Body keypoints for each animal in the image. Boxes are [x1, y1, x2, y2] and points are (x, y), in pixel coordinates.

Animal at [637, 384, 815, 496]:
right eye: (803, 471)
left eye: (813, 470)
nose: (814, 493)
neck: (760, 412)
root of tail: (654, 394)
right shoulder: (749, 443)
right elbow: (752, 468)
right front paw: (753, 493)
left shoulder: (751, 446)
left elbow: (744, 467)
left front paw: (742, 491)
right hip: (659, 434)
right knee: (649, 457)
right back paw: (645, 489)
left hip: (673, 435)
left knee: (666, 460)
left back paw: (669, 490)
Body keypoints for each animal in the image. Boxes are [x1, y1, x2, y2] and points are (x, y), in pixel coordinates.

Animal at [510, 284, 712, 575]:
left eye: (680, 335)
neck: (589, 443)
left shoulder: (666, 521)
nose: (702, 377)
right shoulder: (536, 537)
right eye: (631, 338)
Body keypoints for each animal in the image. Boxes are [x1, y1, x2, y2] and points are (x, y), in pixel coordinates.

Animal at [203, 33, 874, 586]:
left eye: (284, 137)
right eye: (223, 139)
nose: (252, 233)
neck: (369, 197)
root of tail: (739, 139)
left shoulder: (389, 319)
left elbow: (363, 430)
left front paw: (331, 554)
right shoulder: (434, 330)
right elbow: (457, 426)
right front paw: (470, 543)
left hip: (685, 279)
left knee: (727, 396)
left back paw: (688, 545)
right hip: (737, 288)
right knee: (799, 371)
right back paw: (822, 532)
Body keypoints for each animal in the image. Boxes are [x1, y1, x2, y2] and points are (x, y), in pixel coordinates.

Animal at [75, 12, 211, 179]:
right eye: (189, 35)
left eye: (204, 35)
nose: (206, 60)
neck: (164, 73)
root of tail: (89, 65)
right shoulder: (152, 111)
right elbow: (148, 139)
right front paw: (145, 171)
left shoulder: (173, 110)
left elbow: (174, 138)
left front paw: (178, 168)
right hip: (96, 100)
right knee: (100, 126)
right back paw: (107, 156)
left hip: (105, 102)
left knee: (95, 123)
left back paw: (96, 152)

--

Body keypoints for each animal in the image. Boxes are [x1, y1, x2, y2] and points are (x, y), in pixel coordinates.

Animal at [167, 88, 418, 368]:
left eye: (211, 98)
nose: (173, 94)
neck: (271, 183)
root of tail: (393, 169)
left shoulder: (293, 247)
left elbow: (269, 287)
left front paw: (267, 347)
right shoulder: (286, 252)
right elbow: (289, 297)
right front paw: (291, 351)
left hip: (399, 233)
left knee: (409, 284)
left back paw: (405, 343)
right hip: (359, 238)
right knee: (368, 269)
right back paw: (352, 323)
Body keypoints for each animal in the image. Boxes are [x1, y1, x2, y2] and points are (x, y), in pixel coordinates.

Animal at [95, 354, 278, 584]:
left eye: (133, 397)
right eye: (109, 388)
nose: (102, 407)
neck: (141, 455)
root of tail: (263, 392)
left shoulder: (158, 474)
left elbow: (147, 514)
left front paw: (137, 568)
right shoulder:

* * *

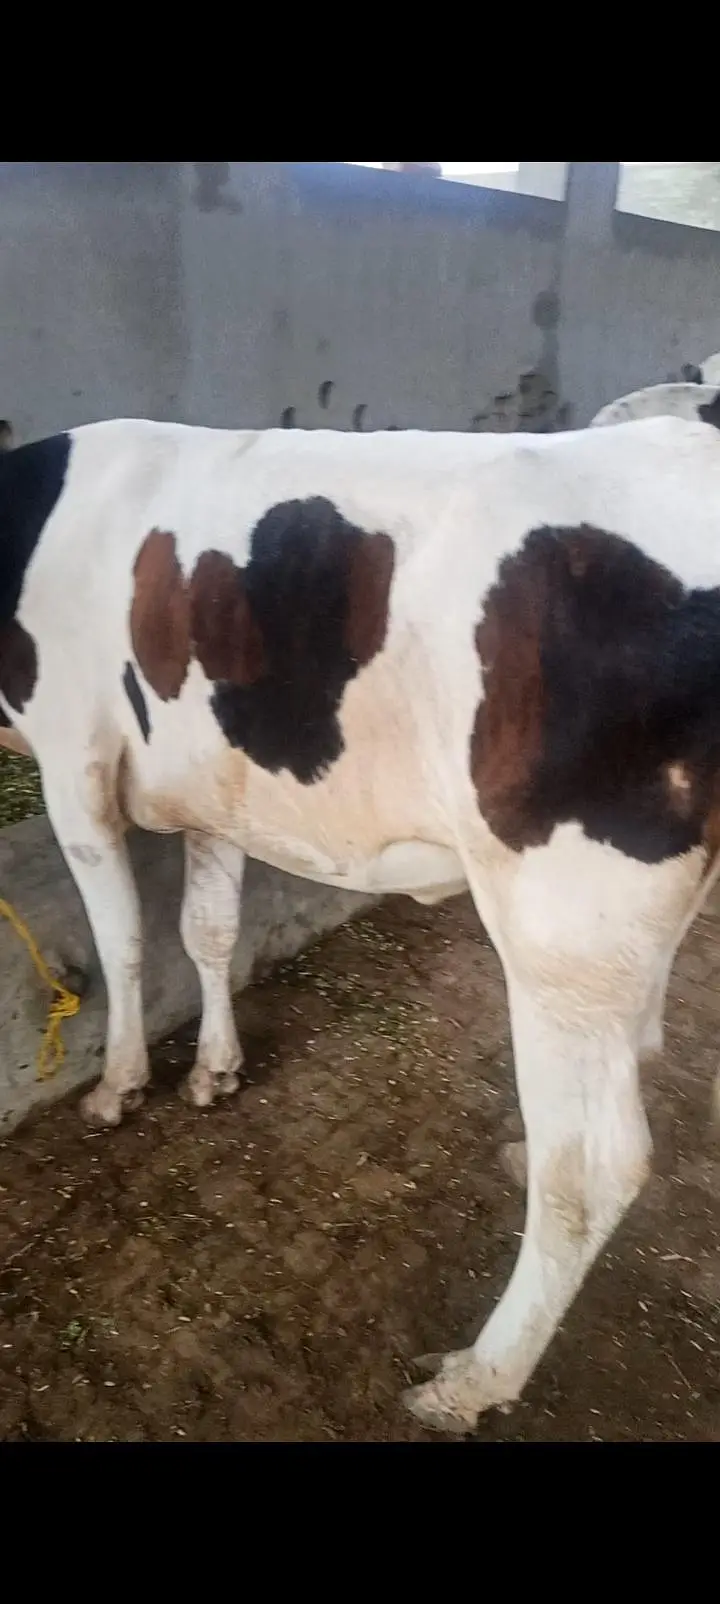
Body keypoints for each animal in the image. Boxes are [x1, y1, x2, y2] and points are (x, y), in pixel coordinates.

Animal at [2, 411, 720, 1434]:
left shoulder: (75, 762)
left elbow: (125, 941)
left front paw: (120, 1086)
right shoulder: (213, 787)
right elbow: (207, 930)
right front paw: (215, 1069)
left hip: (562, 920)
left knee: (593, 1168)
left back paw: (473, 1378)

▸ Problem description
In the listing above, locate the line with "right knee: (100, 126)" and the line with "left back paw: (96, 152)", then extract exactly those lines and every line between them, and nothing more.

▸ Exercise response
right knee: (100, 126)
right back paw: (107, 156)
left hip: (105, 102)
left knee: (95, 123)
left back paw: (96, 152)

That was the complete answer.